Note: compared with T₀ in the same group, ^Δ indicates P < 0.05; compared with group A,^a indicates P > 0.05; compared with group A, ^b indicates P < 0.001.

T₀, before inducing anesthesia; T₁, 3 minutes post-laryngeal mask insertion; T₂, 5 minutes after the skin incision; T₃, 1 hour after the start of surgery; T₄, 2 hours after the start of surgery; T₅, immediately after surgery.

P_aO₂, partial arterial oxygen pressure; CaO₂, arterial oxygen content; P_jvO₂, partial jugular vein oxygen pressure; S_jvO₂, jugular venous oxygen saturation; C_jvO₂, oxygen content of the internal jugular vein; D(a-jv) (O₂), arterial–jugular venous oxygen difference; CE (O₂), cerebral extraction of oxygen.

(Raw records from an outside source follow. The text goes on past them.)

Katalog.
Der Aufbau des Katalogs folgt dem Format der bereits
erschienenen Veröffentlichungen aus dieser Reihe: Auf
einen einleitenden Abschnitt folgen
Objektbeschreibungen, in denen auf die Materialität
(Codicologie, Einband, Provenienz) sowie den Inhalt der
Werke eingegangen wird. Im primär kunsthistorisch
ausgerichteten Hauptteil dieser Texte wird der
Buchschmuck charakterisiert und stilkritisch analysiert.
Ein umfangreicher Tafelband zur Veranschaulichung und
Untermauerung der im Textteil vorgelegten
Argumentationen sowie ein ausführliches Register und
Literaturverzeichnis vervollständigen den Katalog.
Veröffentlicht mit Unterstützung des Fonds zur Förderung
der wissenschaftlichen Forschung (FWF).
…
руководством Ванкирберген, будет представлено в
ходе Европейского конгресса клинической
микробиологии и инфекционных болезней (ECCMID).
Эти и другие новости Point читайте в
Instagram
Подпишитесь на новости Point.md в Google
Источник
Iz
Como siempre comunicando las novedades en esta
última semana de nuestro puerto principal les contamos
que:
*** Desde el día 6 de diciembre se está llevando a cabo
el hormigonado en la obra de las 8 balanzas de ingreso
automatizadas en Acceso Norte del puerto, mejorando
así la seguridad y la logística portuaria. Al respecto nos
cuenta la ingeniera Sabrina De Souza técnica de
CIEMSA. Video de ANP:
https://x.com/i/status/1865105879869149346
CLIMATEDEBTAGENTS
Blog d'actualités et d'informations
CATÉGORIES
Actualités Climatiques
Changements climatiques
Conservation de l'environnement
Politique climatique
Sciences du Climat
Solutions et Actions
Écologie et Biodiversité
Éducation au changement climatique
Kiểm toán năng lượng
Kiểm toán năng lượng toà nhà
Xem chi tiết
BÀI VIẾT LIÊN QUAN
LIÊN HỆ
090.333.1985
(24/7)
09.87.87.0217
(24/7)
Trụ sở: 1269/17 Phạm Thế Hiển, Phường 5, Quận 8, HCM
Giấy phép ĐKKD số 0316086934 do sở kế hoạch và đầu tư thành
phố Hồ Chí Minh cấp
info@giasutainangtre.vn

There were no significant differences in P_aO₂, CaO₂, P_jvO₂, S_jvO₂, C_jvO₂, D(a-jv) (O₂), and CE (O₂) between Group A and Group B at T₀ (Table 4). However, there were significant differences in S_jvO₂, C_jvO₂, D(a-jv) (O₂), and CE (O₂) between Group A and Group B at T₁, T₂, T₃, T₄, and T₅ (all P < 0.001; Table 4).